Brent at Three-Week Low as China Manufacturing Shrinks
Brent crude dropped for a third day, to its lowest intraday price in three weeks as manufacturing in China shrank and U.S. gasoline stockpiles increased.
Futures slid as much as 1.5 percent in London to the lowest since May 2. A preliminary reading of China’s Purchasing Managers Index dropped to 49.6 for May, the least since October and missing estimates. Gasoline inventories rose 3 million barrels last week, the Energy Information Administration reported yesterday. Federal Reserve Chairman Ben S. Bernanke signaled the central bank may reduce monthly bond purchases.
“The China statistics paint a slightly weaker picture of the demand side,” said Bjarne Schieldrop, chief commodity analyst at SEB AB in Oslo. “We are in the seasonally softest part of the year for demand.”
Brent for July settlement declined as much as $1.54 to $101.06 a barrel on the ICE Futures Europe exchange, and traded for $101.69 as of 12:49 p.m. London time. The European benchmark grade was at a premium of $8.53 to West Texas Intermediate futures. The spread widened for the first time in five days to $8.32 yesterday.
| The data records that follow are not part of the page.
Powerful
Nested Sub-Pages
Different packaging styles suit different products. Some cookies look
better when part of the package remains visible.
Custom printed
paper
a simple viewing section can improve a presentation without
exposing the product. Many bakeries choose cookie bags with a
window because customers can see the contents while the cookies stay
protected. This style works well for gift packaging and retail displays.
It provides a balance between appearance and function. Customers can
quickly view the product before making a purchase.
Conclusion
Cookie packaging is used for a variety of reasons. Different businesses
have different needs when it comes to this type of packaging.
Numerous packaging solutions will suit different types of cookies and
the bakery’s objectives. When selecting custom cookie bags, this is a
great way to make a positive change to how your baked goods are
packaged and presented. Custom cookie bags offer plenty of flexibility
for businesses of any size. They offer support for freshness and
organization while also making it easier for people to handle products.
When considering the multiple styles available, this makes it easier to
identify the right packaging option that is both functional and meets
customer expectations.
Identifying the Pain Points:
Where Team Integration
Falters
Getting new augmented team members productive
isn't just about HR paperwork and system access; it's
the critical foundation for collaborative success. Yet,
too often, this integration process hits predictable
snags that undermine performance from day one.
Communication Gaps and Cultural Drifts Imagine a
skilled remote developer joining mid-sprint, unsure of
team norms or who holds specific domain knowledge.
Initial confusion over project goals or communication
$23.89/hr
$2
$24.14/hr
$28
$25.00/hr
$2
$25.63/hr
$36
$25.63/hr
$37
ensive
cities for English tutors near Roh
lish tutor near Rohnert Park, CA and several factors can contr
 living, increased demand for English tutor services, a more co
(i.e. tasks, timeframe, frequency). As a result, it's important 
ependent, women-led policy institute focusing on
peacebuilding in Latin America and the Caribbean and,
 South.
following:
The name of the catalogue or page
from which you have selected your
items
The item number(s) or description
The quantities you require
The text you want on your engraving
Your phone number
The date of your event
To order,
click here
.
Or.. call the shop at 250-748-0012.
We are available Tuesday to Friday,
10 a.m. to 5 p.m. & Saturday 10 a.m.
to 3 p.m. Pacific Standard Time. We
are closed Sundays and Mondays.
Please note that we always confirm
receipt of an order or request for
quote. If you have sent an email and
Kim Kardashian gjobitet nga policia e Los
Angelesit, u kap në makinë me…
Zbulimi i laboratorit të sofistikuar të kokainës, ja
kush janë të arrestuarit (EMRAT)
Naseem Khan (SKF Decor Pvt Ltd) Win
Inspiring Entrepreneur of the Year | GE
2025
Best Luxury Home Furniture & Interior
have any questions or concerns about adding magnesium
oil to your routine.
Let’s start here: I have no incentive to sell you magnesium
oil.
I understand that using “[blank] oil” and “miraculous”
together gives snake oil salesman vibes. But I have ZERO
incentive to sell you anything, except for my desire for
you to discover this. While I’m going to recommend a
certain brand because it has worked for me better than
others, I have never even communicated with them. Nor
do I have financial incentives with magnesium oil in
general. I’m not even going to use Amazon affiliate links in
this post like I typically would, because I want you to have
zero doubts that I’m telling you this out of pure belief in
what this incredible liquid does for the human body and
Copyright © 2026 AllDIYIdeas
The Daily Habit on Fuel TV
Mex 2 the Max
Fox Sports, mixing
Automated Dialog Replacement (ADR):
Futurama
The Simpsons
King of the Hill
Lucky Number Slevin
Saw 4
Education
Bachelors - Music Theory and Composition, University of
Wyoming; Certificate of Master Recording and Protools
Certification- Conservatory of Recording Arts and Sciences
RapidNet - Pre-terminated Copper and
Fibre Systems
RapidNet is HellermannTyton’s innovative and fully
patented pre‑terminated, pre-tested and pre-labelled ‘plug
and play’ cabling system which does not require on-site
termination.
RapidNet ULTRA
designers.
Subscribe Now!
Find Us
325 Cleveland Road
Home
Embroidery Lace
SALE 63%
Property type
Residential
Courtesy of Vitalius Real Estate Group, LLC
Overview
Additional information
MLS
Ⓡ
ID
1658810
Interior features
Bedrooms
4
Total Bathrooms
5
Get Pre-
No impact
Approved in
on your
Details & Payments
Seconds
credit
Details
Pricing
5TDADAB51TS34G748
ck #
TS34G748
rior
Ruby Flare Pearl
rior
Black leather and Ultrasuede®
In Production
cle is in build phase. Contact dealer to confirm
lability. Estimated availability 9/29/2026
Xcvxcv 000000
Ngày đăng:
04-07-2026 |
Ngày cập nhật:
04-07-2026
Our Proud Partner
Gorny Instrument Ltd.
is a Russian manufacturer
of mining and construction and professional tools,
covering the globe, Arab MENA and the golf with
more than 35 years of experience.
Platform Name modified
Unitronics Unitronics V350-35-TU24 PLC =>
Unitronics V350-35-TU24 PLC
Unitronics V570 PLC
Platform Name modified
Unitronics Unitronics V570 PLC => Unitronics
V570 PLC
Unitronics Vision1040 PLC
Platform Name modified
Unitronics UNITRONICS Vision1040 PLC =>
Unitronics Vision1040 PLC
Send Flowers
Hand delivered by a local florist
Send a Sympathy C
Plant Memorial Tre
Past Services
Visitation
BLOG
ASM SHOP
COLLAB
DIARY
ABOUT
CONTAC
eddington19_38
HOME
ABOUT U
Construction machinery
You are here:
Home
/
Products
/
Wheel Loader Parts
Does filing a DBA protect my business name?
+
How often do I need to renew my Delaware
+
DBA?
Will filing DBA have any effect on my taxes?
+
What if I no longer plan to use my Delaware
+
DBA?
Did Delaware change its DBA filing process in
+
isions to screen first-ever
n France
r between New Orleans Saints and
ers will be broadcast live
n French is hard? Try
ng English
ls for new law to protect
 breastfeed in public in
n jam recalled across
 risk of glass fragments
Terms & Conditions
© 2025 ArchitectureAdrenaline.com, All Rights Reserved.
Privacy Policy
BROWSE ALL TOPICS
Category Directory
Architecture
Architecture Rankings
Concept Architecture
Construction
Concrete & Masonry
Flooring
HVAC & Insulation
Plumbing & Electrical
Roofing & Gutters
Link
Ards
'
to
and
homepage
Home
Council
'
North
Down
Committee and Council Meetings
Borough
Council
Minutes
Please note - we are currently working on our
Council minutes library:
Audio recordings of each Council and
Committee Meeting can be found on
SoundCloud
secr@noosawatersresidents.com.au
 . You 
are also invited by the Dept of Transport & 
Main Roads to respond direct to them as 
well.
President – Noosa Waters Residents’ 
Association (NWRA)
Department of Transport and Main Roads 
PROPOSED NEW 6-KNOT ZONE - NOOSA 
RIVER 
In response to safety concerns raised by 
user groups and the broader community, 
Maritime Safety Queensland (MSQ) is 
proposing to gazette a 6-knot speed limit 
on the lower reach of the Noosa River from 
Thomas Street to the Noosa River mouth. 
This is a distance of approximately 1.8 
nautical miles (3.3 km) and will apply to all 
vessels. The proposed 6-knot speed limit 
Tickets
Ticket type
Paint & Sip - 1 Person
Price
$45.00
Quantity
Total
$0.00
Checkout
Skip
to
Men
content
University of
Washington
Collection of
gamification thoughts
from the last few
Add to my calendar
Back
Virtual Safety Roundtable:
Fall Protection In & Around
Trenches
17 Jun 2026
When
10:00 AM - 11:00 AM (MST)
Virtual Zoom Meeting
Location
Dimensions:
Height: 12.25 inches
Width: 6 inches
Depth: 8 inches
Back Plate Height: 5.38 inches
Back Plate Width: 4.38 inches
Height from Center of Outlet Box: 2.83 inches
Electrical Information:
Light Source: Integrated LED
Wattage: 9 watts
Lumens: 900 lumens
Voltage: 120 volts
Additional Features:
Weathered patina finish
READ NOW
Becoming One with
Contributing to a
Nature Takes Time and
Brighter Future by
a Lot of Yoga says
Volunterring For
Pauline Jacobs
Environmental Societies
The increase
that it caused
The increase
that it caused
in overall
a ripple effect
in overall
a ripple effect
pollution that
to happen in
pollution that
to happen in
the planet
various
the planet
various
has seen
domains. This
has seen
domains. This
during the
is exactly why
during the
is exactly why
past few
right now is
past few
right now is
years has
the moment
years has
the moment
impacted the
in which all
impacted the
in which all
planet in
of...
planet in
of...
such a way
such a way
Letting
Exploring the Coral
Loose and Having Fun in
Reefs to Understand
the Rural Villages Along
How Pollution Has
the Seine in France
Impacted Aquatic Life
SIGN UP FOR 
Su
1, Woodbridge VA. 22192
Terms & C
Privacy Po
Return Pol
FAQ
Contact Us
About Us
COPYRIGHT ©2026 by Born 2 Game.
WTI for July delivery fell as much as $1.61 to $92.67 a barrel in electronic trading on the New York Mercantile Exchange, the lowest intraday price since May 15, and was at $93.17 as of 11:10 a.m. London time. The volume of all contracts traded was 28 percent above the 100-day average.
The China manufacturing index for May released today by HSBC Holdings Plc and Markit Economics showed the first contraction in seven months. It’s below a median estimate of 50.4 in a Bloomberg survey of economists, which was also the final measure for April. A reading above 50 indicates expansion.
China is the world’s second-largest oil consumer, accounting for 11 percent of global demand in 2011, according to BP Plc (BP/)’s Statistical Review of World Energy. The U.S. is the biggest user at 21 percent.
“China’s PMI data coming in below forecast is adding a strong downdraft across most commodity markets today,” said Mark Keenan, a director of commodities research and strategy at Societe Generale SA in Singapore. “The comments from the Fed, hinting at the scaling back of quantitative easing if the economy improves further, have driven the dollar higher, which is also contributing to the general weakness. These factors are driving oil prices lower today.”
Bernanke said yesterday the Fed may taper its $85 billion a month of purchases if confident of a sustained improvement in the U.S. economy. The Dollar Index was little changed after almost reaching a three-year high today.
While U.S. commercial crude inventories have shrunk in the past two weeks, stockpiles remained near the highest level since at least 1931, according to the EIA, the Energy Department’s statistical arm.
Supplies at Cushing, Oklahoma, the delivery point for WTI contracts and the biggest U.S. storage hub, rose 449,000 barrels to 50.2 million last week, the report showed. That’s the highest in a month.
“Stockpiles are very high and have been that way for a very long time,” said David Lennox, an analyst at Fat Prophets in Sydney. “We’re coming up to the driving season, and one would expect to see significant drawdowns going forward.”
The U.S. Memorial Day holiday on May 27 marks the start of the country’s peak summer gasoline demand period.
Gasoline production climbed 285,000 barrels a day to 9.21 million last week, the fastest rate this year, the EIA data show. Distillate-fuel inventories, including heating oil and diesel, dropped 1.1 million barrels. They were projected to increase 1 million barrels, according to the median estimate of 11 analysts surveyed by Bloomberg.
WTI’s decline may slow as futures approach technical support along the middle Bollinger Band on the 30-day chart, according to data compiled by Bloomberg. This indicator, at around $93.07 a barrel today, is near where prices rebounded last week. Buy orders tend to be clustered close to chart-support levels.